By the early postwar years a residential subdivision was laid out in a wedge between the present Westgate Freeway and Princes Highway, east of Kororoit Creek. A migrant hostel brought on the construction of a new primary school in 1953, and the enrolment reached about 750 pupils in six years. The Brooklyn West (renamed Altona Gate) school was opened in 1960. The closure of the hostel for family accommodation in 1967 and the loss of houses for construction of the Westgate Freeway greatly reduced the local population, and the school closed. The small Catholic Annunciation school (c1958) continues.
In 1959 the Melbourne and Metropolitan Board of Works began construction of a trunk sewer from Brooklyn to Werribee (Metropolitan Farm), and the Brooklyn pumping station replaced the one at Spotswood. The trunk is 55 metres below ground level and is covered by a linear public reserve through the residential area.
There is a small shopping area in Millers Road, a kindergarten and a community hall. The site of Brooklyn Lodge beside the Kororoit Creek was a tip before becoming the Urban Forest Reserve. The tip is now further north in an old quarry. Over half of Brooklyn is north of the Princes Highway, and is industrial. Brooklyn’s crossing place at the creek is remembered by a heritage listed bridge (1863), south of the Princes Highway. Air quality and environmental concerns have become increasingly evident across the suburb.

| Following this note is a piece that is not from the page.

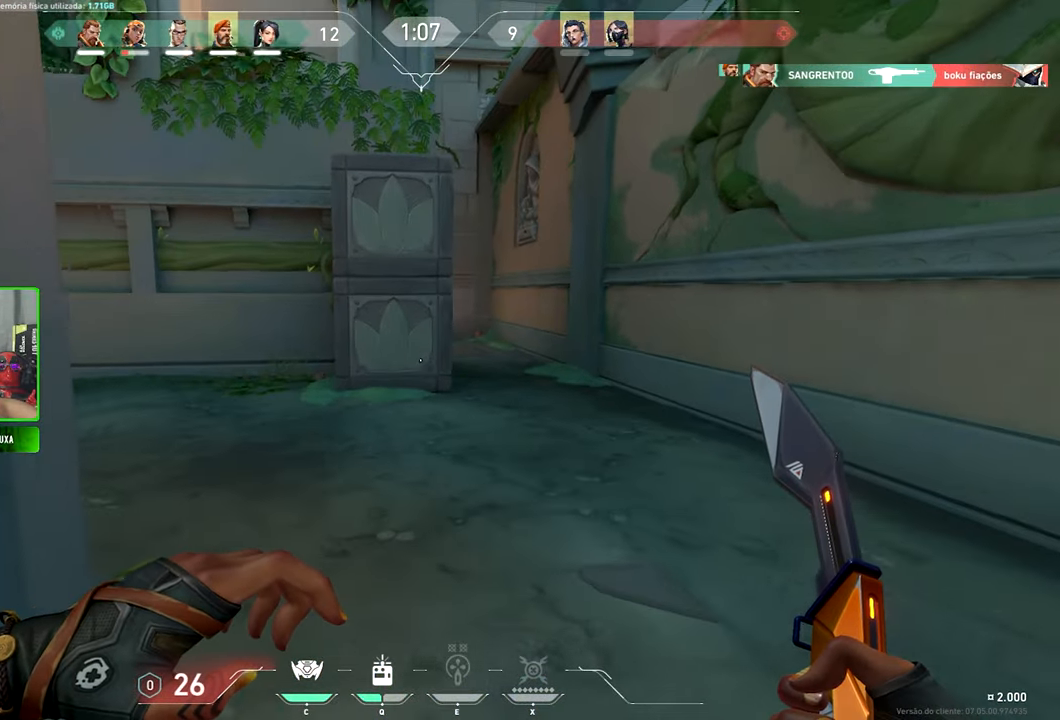
{"keys": ["s", "shift", "v"], "mouse": [], "mouse_move": "down-right", "events": [[100, "s", "down"], [100, "w", "up"]]}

Brooklyn’s census populations have been:
census date | population |
---|---|
1911 | 52 |
1933 | 136 |
1947 | 284 |
2001 | 1579 |
2006 | 1583 |
2011 | 1640 |
At the 2011 census, English was the language spoken at home by 50.2% of residents (Australia 78.5%), Vietnamese by 6.3% (Victoria 1.6%) and Italian by 6.3% (Victoria 2.3%). The median income of residents was 97% of the Victorian median in 2011. In the 2006 census it was 79%.